Table 1. Comparison of results pre and post intervention
C. difficile patients on non-intervention
|C. difficile patients on intervention wards||Medical elderly C. difficile patients rate as % of trust tota||Trust RCA compliance||Medical elderly ward compliance with RCA|
|Pre intervention (March/April)||34||9||21%||42%||44%|
Table 2. Comparison of quality of data reporting on RCA tool pre and post intervention
|Data recorded||Pre intervention (% of forms)||Post intervention (% of forms)|
|Ward cleanliness (including monitoring officer’s score)||50||50|
|Hand hygiene (with compliance score)||50||50|
Reflection on practice:
These results suggest that the trial intervention had improved compliance with undertaking and completing RCA. It could also be postulated that the reduced rates of C. difficile infection are attributed to the increased awareness of C. difficile on the wards that took part in the improvement project. The real test of success will be to monitor whether these initial improvements are sustained.
The goals for our infection prevention and control team now include giving leadership to staff committed to reducing HAI, rather than accepting sole responsibility for lowering infection rates (Murphy, 2002).

_TASK DETAILS_:
Retype the passage on the C. difficile intervention, starting with "The goals for" and going on through "rates (Murphy, 2002).". Work only from the passage on the C. difficile intervention.

_INPUT DATA_:

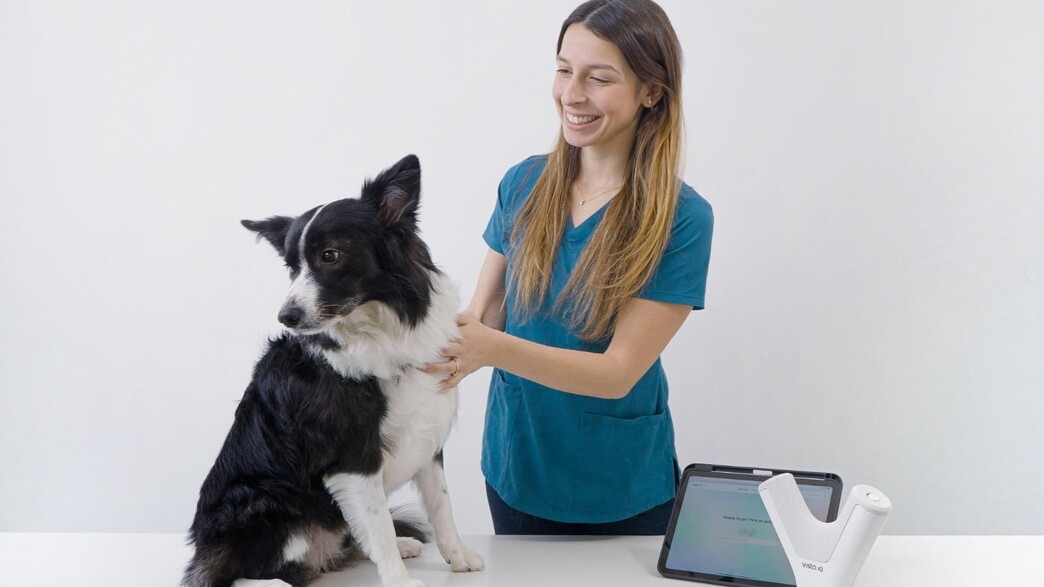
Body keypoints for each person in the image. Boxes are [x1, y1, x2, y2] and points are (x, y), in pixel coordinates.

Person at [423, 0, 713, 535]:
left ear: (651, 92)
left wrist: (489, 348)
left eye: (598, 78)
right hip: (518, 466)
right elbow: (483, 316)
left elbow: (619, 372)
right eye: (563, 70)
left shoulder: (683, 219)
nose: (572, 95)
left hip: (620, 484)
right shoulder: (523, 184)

_RESPONSE BELOW_:
The goals for our infection prevention and control team now include giving leadership to staff committed to reducing HAI, rather than accepting sole responsibility for lowering infection rates (Murphy, 2002).